# Task goal:
Using the data below, find how many lines include the word "median" and report that figure alone.

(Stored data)
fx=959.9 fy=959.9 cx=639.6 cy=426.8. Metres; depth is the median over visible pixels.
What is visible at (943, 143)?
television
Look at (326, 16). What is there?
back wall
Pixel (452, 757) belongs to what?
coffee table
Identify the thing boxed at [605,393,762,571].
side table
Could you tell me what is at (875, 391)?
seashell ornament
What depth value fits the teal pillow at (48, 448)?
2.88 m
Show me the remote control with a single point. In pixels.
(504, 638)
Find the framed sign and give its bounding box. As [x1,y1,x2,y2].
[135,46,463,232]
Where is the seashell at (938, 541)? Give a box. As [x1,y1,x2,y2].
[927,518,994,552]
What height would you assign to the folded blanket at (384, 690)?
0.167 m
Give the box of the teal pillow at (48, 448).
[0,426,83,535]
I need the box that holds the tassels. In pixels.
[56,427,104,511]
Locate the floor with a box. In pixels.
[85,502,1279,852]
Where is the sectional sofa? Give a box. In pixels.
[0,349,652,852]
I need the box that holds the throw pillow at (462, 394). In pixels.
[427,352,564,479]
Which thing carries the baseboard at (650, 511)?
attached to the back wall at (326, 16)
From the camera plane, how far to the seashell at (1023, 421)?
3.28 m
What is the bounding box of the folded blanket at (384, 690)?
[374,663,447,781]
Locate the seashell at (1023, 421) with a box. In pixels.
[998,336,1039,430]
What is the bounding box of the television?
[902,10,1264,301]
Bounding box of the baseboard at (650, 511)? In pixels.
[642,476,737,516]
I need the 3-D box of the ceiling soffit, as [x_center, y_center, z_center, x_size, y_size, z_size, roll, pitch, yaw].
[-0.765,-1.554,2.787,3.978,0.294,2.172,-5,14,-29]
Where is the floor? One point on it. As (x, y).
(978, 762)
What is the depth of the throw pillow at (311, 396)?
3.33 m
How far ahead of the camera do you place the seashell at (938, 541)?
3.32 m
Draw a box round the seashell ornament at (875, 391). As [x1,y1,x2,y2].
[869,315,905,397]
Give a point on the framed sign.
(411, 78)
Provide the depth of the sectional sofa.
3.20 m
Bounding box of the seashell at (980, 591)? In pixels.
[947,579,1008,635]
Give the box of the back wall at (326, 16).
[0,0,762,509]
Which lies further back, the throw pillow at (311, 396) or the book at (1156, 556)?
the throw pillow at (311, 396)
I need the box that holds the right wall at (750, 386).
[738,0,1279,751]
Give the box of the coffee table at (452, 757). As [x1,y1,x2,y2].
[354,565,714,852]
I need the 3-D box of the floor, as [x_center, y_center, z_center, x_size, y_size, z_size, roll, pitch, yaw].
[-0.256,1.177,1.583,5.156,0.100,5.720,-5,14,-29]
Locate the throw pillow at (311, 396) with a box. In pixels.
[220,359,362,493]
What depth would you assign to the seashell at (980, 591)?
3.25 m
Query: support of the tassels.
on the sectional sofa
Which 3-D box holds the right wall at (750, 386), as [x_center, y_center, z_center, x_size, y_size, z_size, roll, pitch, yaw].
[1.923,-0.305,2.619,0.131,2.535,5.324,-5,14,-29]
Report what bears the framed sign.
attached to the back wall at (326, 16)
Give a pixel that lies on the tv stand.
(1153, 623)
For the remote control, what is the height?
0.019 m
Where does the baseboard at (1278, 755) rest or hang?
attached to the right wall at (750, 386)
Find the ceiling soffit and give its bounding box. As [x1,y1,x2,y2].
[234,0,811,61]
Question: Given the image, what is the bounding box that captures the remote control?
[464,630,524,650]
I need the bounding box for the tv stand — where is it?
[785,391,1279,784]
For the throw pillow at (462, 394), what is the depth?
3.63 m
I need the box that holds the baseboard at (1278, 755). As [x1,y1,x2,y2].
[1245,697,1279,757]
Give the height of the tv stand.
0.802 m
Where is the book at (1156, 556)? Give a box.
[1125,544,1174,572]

--

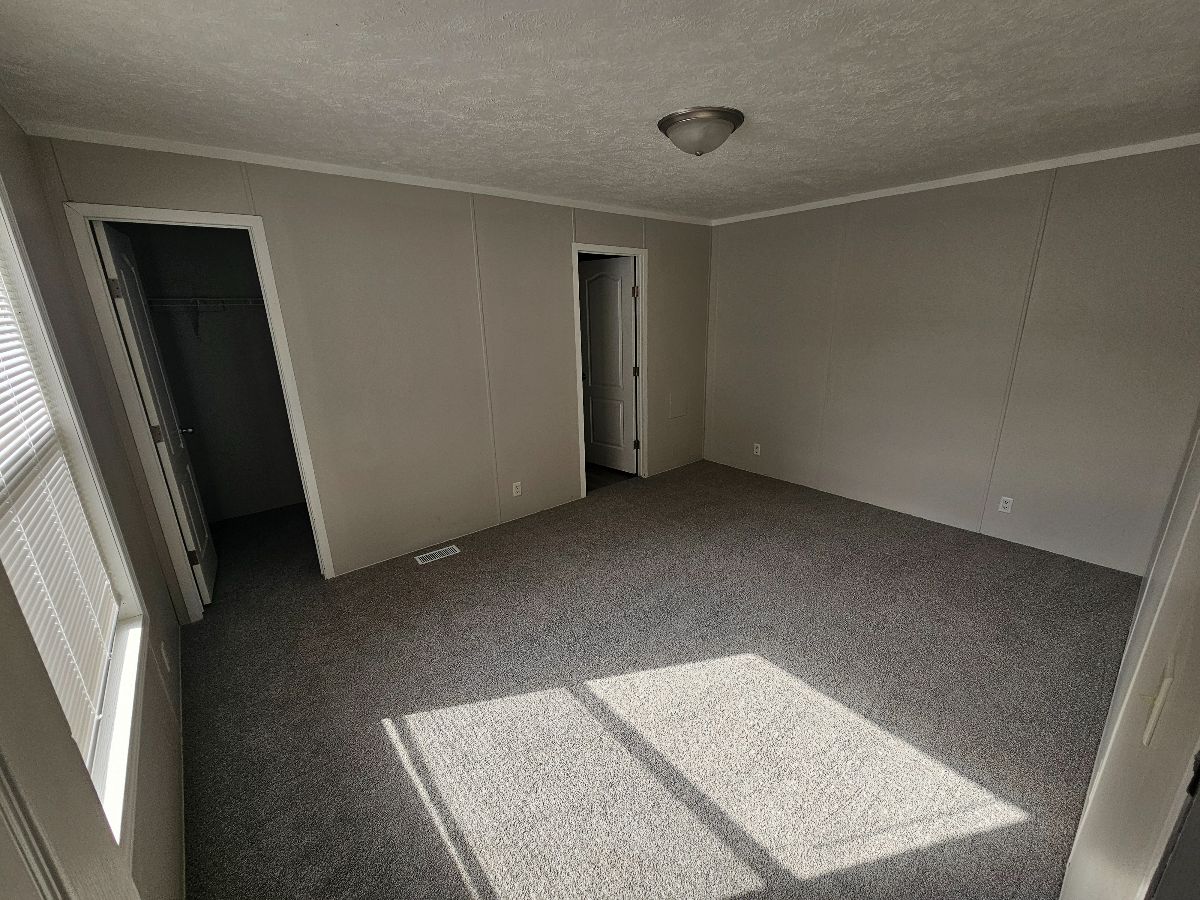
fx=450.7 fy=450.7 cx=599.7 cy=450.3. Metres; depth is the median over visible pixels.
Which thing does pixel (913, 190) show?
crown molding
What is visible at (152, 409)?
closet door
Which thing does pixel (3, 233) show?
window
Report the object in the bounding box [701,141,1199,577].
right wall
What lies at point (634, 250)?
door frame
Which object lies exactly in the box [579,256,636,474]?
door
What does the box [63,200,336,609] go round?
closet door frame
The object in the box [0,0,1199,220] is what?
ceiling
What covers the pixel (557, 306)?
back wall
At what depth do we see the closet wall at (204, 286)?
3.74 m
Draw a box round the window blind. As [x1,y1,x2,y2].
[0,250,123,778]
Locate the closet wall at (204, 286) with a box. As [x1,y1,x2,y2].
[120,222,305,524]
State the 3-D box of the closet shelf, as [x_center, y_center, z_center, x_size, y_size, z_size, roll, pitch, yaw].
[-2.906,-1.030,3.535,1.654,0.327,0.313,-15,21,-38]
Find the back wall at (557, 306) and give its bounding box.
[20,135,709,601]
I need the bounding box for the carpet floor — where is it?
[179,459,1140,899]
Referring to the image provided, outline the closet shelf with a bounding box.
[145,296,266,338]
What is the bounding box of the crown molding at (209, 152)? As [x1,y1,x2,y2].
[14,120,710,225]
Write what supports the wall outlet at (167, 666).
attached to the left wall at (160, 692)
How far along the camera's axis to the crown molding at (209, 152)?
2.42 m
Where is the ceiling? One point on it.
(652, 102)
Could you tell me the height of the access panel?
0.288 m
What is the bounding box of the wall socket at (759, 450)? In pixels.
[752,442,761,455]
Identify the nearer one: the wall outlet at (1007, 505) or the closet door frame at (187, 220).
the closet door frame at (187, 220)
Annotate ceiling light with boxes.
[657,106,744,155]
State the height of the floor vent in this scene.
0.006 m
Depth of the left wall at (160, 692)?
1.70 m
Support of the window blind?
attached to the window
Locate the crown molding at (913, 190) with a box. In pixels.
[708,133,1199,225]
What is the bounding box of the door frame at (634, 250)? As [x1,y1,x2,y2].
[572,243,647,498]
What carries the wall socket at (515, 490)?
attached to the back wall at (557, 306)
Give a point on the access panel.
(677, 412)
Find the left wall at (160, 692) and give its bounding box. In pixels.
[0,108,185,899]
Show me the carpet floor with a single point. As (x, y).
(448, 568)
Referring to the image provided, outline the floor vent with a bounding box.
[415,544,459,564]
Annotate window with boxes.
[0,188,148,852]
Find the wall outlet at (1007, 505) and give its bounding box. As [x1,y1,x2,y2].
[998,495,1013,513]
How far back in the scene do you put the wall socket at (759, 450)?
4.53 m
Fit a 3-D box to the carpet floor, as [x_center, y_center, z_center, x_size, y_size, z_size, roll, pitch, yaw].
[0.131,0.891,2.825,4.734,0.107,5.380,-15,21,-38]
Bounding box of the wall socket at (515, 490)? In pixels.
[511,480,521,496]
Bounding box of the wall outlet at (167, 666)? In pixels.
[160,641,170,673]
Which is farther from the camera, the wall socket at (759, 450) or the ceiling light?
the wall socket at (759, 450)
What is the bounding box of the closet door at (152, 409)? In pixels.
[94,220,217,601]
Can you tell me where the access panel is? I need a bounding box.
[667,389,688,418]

# Result for this exercise:
2